_Exercise directions_
Give the number of lines in the entries that contain "participant". State only the count.

### Data for analysis

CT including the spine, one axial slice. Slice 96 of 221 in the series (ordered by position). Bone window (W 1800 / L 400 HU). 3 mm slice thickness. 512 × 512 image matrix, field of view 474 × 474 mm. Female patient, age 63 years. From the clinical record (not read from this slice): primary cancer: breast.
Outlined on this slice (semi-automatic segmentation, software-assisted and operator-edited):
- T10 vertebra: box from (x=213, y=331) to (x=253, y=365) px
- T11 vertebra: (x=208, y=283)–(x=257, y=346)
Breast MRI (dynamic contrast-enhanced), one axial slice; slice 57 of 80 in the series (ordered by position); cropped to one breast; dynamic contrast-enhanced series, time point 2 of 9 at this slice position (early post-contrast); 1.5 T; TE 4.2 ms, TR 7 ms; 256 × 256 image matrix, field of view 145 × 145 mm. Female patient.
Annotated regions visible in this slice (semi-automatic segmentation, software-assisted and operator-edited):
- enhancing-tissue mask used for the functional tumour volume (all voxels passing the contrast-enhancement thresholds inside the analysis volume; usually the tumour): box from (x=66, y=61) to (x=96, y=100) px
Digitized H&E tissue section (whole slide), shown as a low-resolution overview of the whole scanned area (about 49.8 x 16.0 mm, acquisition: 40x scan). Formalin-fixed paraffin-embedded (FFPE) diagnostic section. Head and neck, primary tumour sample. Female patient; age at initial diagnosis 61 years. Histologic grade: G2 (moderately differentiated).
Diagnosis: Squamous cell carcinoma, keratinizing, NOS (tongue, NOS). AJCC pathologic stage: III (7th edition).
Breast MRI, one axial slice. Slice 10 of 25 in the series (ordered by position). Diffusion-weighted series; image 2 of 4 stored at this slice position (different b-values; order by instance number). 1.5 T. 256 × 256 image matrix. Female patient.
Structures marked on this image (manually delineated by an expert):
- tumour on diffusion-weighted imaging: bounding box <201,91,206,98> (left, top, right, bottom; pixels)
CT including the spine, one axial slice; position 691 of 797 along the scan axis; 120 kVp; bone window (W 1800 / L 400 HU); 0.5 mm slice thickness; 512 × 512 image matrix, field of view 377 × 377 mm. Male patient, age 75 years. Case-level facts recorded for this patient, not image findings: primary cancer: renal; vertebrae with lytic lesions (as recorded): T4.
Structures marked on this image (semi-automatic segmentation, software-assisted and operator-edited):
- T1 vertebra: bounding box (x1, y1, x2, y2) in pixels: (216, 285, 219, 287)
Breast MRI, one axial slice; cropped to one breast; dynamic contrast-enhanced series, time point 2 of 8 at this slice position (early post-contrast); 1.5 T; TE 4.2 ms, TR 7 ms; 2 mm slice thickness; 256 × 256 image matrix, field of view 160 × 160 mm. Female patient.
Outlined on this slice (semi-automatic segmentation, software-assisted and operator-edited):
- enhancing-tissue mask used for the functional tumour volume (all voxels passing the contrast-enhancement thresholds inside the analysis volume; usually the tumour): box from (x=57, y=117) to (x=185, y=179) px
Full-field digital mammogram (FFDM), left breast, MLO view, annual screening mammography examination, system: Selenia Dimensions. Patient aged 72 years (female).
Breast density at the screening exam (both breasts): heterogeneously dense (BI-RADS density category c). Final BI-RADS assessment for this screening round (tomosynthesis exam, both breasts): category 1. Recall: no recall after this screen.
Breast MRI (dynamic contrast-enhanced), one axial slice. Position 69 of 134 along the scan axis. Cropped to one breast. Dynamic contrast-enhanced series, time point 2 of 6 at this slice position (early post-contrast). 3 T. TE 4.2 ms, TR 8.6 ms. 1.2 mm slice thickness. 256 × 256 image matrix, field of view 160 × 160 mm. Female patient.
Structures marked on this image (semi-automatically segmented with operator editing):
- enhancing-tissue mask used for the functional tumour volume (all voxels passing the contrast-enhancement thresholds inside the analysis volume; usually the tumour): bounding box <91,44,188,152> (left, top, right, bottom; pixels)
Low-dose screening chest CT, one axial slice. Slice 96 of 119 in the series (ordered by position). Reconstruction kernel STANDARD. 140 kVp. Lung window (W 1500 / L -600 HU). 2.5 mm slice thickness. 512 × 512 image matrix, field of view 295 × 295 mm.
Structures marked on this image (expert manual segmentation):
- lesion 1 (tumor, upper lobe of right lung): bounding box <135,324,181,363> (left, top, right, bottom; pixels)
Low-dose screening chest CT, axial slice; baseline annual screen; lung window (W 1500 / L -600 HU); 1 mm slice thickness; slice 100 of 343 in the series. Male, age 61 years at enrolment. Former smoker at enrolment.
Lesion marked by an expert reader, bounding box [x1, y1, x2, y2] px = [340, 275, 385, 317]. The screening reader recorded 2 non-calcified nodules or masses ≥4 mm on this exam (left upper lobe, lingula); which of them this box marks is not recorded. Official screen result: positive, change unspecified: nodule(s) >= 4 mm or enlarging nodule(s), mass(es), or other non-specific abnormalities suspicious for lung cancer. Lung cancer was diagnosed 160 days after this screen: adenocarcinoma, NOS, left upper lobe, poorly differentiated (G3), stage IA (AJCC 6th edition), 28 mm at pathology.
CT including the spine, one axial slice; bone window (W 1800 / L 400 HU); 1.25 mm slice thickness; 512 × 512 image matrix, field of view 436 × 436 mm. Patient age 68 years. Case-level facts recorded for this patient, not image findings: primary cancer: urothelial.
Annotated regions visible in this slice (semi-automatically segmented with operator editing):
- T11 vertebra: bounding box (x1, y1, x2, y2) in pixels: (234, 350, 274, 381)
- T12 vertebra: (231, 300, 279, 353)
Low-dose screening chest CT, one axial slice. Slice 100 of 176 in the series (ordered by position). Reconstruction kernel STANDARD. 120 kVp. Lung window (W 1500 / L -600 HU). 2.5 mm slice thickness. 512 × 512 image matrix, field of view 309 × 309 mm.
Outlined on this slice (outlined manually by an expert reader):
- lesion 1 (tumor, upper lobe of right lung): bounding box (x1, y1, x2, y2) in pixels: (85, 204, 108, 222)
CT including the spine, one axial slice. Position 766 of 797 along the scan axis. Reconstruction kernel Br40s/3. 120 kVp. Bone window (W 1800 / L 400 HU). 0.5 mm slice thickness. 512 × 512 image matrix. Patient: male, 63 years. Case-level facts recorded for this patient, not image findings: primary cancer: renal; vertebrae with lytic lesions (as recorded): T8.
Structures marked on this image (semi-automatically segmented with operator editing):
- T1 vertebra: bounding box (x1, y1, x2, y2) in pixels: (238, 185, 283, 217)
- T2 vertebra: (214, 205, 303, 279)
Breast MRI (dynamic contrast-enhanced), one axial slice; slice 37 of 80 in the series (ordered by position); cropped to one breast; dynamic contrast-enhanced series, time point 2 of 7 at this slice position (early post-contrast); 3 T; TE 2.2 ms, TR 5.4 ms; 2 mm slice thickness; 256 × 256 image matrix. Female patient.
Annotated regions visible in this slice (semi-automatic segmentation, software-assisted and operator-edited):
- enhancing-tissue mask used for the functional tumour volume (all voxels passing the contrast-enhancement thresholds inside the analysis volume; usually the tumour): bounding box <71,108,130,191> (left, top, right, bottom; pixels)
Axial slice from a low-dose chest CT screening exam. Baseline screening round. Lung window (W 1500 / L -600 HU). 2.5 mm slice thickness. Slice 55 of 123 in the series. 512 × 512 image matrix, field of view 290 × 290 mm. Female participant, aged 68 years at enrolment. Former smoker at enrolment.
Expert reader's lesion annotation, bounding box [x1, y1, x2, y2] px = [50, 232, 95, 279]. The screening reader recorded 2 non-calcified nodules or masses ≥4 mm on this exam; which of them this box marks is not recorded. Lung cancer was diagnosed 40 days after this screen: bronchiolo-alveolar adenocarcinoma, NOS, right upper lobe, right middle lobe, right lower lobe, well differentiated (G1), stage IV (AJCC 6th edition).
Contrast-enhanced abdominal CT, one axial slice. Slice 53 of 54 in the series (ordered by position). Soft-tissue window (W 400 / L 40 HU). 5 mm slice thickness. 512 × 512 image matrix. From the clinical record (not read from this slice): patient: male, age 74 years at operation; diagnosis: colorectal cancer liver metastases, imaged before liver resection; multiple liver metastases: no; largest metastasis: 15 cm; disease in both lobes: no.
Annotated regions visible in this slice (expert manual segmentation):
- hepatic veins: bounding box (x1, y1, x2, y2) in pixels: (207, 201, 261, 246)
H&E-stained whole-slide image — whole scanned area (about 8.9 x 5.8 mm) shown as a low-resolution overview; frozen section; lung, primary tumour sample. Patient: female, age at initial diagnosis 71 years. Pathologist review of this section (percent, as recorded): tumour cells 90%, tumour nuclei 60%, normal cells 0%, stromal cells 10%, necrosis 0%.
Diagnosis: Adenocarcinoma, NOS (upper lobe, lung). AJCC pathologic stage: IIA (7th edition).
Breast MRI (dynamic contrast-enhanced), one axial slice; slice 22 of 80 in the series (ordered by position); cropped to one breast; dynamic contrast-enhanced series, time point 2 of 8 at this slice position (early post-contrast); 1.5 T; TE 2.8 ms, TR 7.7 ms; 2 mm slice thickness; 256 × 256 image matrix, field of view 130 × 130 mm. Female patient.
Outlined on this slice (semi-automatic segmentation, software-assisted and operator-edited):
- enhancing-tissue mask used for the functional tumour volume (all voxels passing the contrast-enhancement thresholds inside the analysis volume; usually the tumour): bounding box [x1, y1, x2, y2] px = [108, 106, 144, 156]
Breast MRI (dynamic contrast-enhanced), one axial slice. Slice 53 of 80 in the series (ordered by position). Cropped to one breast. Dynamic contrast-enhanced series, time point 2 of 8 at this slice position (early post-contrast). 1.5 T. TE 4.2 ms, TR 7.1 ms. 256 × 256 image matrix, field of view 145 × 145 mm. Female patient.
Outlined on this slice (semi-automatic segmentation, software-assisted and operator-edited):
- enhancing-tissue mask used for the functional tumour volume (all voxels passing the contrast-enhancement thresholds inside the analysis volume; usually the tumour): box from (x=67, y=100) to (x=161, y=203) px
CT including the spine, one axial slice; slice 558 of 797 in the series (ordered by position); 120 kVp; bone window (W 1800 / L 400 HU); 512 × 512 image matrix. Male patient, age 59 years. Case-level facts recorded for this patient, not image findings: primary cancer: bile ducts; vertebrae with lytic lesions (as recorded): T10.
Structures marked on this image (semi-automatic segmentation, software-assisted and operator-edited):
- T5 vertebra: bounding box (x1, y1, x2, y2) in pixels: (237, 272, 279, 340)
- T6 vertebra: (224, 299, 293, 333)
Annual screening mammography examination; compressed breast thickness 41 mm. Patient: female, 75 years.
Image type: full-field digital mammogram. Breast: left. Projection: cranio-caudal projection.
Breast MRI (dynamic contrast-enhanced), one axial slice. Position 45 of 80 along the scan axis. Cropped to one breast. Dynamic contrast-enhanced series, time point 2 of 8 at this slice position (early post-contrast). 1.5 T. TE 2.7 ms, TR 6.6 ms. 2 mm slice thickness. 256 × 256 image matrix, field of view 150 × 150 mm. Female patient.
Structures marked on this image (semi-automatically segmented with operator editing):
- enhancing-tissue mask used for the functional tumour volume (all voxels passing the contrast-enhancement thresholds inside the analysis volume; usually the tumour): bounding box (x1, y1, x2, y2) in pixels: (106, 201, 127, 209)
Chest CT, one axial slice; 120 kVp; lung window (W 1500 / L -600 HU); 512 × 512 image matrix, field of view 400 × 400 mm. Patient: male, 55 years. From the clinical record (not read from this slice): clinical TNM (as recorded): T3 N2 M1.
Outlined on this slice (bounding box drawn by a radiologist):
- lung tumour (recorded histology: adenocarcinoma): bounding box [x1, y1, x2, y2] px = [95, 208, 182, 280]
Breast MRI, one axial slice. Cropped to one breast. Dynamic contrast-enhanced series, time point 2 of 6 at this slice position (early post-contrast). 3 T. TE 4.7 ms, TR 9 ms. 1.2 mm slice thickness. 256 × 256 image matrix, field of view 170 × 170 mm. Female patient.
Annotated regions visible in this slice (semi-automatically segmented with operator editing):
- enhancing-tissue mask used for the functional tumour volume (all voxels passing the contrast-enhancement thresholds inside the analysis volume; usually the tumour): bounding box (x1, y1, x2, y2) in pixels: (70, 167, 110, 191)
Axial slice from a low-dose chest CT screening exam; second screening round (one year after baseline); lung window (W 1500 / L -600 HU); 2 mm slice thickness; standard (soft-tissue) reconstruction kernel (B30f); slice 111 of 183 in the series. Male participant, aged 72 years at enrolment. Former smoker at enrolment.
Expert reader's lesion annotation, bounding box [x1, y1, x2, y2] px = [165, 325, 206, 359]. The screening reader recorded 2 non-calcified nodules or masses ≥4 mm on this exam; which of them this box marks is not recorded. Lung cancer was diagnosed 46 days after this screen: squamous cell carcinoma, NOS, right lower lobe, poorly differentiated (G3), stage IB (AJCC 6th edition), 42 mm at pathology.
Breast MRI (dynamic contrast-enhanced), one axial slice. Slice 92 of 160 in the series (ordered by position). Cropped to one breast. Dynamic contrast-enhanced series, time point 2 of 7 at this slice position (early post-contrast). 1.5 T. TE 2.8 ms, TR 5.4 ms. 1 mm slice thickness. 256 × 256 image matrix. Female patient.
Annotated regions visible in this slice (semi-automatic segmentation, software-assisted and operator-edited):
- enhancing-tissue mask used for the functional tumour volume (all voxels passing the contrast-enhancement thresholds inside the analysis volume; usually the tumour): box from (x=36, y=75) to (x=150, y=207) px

######

_Finished exercise_
2